I will not even try to match your poetry, Jim and Ken, but I want to add that maybe our obsession with determinism isn't as much about avoiding death but about gaining the license to be naughty (or at least behave less than healthy) before we get to the inevitable end.
I want to fund research
To find the perfect shots
That keep me on my perch
So I can drink _my_ shots!
:) I meant, to identify if folks who may want to drink to they die are at higher risk of things so that they reconsider their behavior. Otherwise, for everyone else without those hypothetical genetically determined risks: party time!
Right, but what people want is vaccines or pills to cover everything so they can smoke, eat, drink, and be merry. The don't want to know that they are genetically risk free, or at least, they just want reassurance they can get a pill for whatever they want to do.
So, one might say, the way 'the pill' changed sexual behavior, everyone wants 'the pills' that let you smoke and drink away!
I'm really out of it, a real alien, if that's indeed what people want. I never heard of such a hypothetical! I just thought that in terms of genetic determinism of disease risk, people were looking to those folks, for example, who smoke til they're 100 and hoping that if only they could somehow now that they have the same (whatever that is) biology, then they wouldn't have to quit smoking either, etc etc...

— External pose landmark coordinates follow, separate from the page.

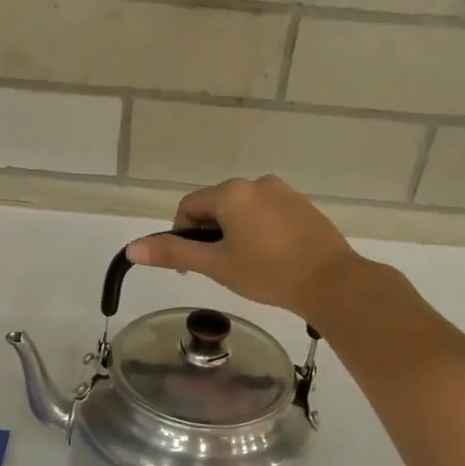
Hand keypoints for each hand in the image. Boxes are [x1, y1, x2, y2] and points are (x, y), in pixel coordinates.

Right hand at [127, 176, 363, 322]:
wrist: (331, 282)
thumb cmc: (267, 273)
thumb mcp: (215, 265)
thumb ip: (173, 252)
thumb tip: (132, 248)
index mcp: (231, 192)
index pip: (188, 208)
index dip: (181, 236)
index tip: (191, 267)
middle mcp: (256, 183)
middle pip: (216, 207)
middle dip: (209, 236)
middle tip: (219, 270)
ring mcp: (284, 192)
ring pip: (243, 212)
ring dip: (234, 234)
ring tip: (246, 268)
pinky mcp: (304, 207)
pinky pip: (268, 215)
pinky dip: (260, 233)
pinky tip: (270, 260)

*know* (I'm not on the ball today)
It's just that when I've given general audience talks, the question afterwards is in terms of when will we have a pill that will allow them to smoke. And if you turn out to be, say, hypersensitive to alcohol, tobacco, marijuana, or sex, then will you quit those things? I wonder how many would, unless the risk is very high.
Evolution story you may enjoy -
http://phenomena.nationalgeographic.com/2014/01/06/evolution-hidden-in-plain-sight/
Oh, that's just bacteria! How could that have anything to do with, say stroke or cancer or athletic ability or IQ or.... in humans? No, what we need are bigger studies where we collect genomic data in ways that could hardly address such issues, and aren't pressing as hard with focused studies that might be more revealing!
On the phone with my mom last night she brought this belief up totally independently... that people want a pill to make it so they can stop worrying about their behavior so much. Particularly, they can stop worrying about what they eat if they just pop a few vitamins and supplements.. .which turn out to apparently be mostly snake oil.